Problems to work on:
- 1) Rewrite the peace WebQuest starting with "Peace and Freedom" and going on through "bully or ridicule.", putting "collage" in place of "poster".
- 2) In the peace WebQuest, how many qualities of a peacekeeper is each group asked to identify?

Document extract:
== Segment start ==
Peace and Freedom WebQuest
Qualities of a Peacekeeper
As a group identify at least 10 qualities you think a peacekeeper needs to have. Think about your classroom and what each of you need to do to keep your classroom peaceful. Create a small poster that illustrates what a peacekeeper would look like and include it in your coffee table book.
Write a song describing some of the skills that people need in order to get along with one another and which also sends the message that it is not cool to bully or ridicule.
The United Nations
Try and find out some general knowledge about the United Nations (UN), including the important role that it plays in peace keeping around the world.
At the United Nations CyberSchoolBus site you will find an introduction to the United Nations.
Some information that you may want to have in your chapter of the coffee table book includes:
- What is the UN logo? Print off a copy to use in your chapter of the coffee table book.
- When did the UN officially come into existence?
- What is the purpose of the UN?
- How many members are there in the UN?
- Where is the UN Headquarters located?
The following activities will give you some good information to place in your chapter of the coffee table book:
- Describe in a paragraph the aims and principles of the United Nations. You can find information about this at the United Nations: An Introduction for Students section of the United Nations CyberSchoolBus site.
- Describe in a paragraph what organization preceded the UN? You can find information about this at the The predecessor: The League of Nations section of the United Nations CyberSchoolBus site.
- Read about the UN Charter at the The United Nations Charter section of the United Nations CyberSchoolBus site.
Canada and the United Nations
Canada played a very key role in the early development of the UN. What future Canadian Prime Minister won a Nobel Peace prize for his work with the UN? What did he do?
You can find information on Canada's involvement with the UN at the following sites:
Peace Begins with You!
In your group talk about ways that each of you are unique individuals. Write down one particular thing that makes each of you unique that you can put in your chapter of the coffee table book.
Next, talk about how important it is to respect the uniqueness of others. Can you live in peace if you do not respect the differences of others?
== Segment end ==
Supplied information:
== Segment start ==
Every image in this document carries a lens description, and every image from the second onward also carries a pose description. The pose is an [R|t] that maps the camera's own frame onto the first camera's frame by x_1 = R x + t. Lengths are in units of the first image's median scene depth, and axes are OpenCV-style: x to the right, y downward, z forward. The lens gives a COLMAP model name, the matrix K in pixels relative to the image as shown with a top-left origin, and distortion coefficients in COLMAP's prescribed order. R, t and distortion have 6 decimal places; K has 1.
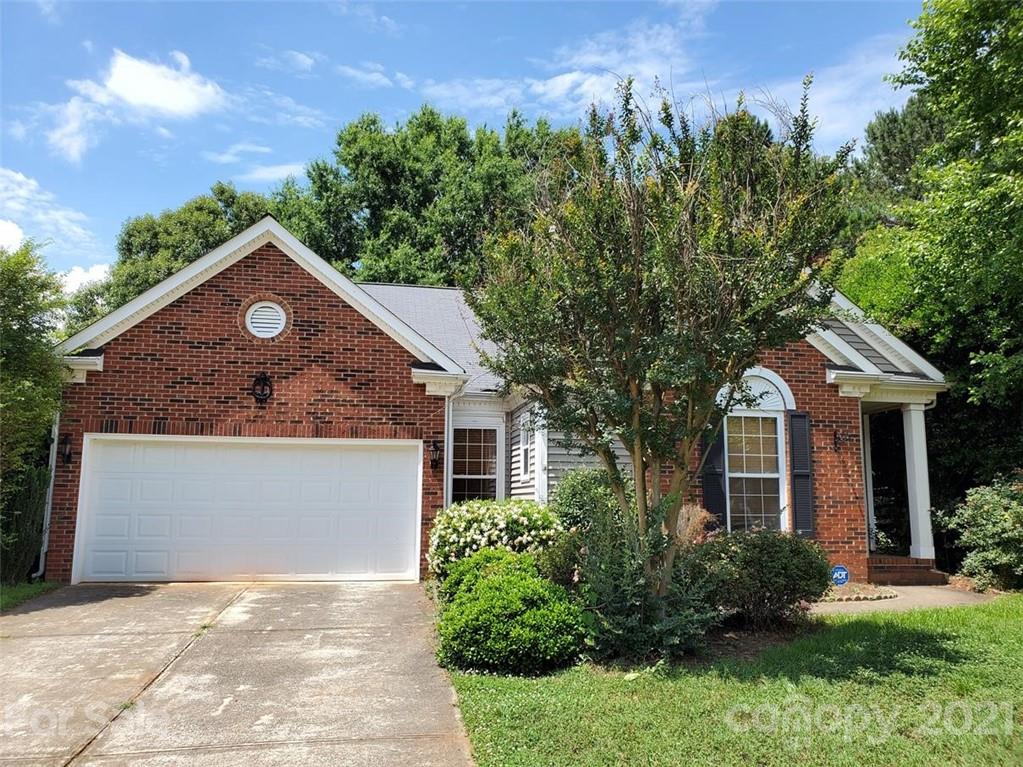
== Segment end ==
Answers for each item:
- 1)
Peace and Freedom WebQuest
Qualities of a Peacekeeper
As a group identify at least 10 qualities you think a peacekeeper needs to have. Think about your classroom and what each of you need to do to keep your classroom peaceful. Create a small collage that illustrates what a peacekeeper would look like and include it in your coffee table book.
Write a song describing some of the skills that people need in order to get along with one another and which also sends the message that it is not cool to bully or ridicule.

- 2) At least 10.